También en la tradición cristiana hablamos del “bautismo de
deseo” y de agua (San Fulgencio), con el objeto de parecernos al mismo Cristo. Más que
cristianos nosotros somos y debemos ser “otro Cristo”. A esto refiere el bautismo
de agua: a morir con él y resucitar con él. Pues responde a las palabras que
Jesús dirigió a Nicodemo, cuando dijo: “En verdad, en verdad te digo que el que
no nace del agua y del Espíritu no puede entrar en el reino de Dios” (Jn 3, 5).

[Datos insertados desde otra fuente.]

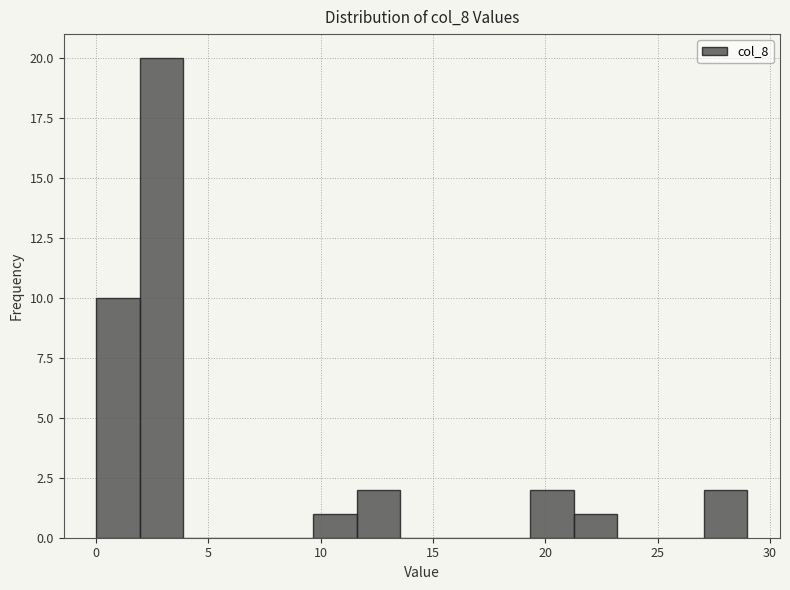

Read against the x-axis, roughly where is the centre of the tallest bar?

3.0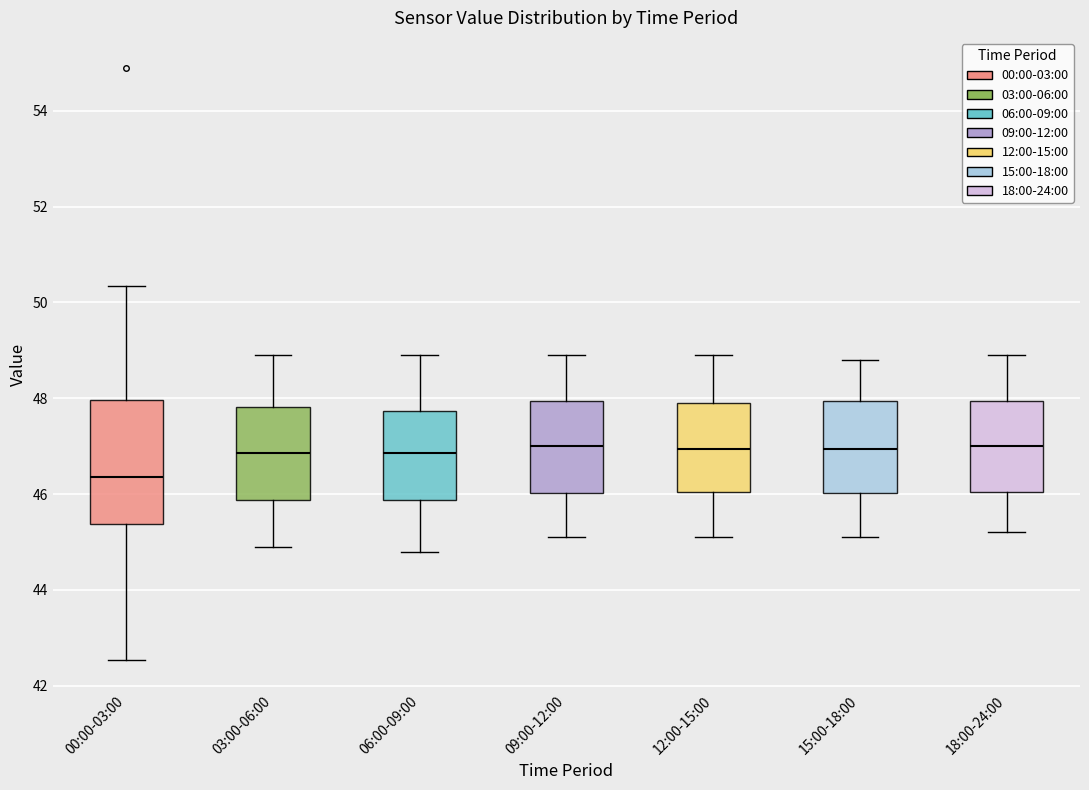

Which box's median line is the lowest?

00:00-03:00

Estas son las marcas o señales
de los cristianos: de quienes nos alimentamos del Pan y del Cáliz
del Señor. Estos los estigmas de quienes nos iluminamos con el resplandor del resucitado. Por eso llevamos en nuestro cuerpo las mismas llagas y los
sufrimientos del Señor que nos hacen soportables las enfermedades y sufrimientos
de este mundo, tal como lo expresó San Pablo en su tiempo, cuando escribió a la
comunidad de los Colosenses: “Ahora me alegro de mis sufrimientos por ustedes,
y en mi carne, completando lo que falta de las aflicciones de Cristo” (Col 1,
24).
Nosotros los bautizados,
somos "uno solo" unidos a la vida de los santos que ya han sido glorificados; pues como
ellos, también somos iluminados mientras peregrinamos en este mundo, como la Iglesia
del Señor. En nosotros se cumplen las palabras del viejo Simeón cuando vio al niño
recién nacido y dijo: nos visitará el sol que nace de lo alto, para iluminar a
los que viven en tinieblas y en sombras de muerte, para guiar nuestros pasos por
caminos de paz (Lc, 1, 78 -79).
En esta mañana de resurrección,
vemos aparecer a ese “sol que nace de lo alto”. Él es nuestra luz, el camino
para no extraviarnos mientras avanzamos por este mundo, muchas veces en “sombras
de muerte”. Él es “el camino, la verdad, y la vida” (Jn 14, 6) para que la fuerza
de la maldad no entorpezca la rectitud de nuestras conciencias. Él es la “luz del
mundo”, el “cordero degollado”, en cuyo libro hemos sido inscritos desde la fundación
del mundo (Cf. Ap 13, 8). El mismo lo dijo mientras estaba con nosotros: “Yo
soy la luz del mundo; el que me sigue no andará en tinieblas, sino que tendrá
la luz de la vida” (Jn 8, 12).
Ante tal evento, Dios
nos ha demostrado que “camina con nosotros” y nos guía como lo hacía con el pueblo
liberado de la esclavitud, por el desierto (Sal 68,7); batalla en nuestro favor,
porque “habita entre nosotros” (Jn 1, 14). Con lo cual “hemos visto su gloria”,
tanto como Santiago y Juan en el monte tabor. Ante tal acontecimiento no nos
queda más que confirmar nuestra fe, ya que en él está asegurada nuestra
redención. Así y sólo así nuestra vida presente encuentra su sentido y da razones
de la esperanza futura.
He ahí, la multitud de los Santos, he ahí el Sol que nace de lo Alto, Jesucristo el Señor, el que venció la muerte, el Resucitado.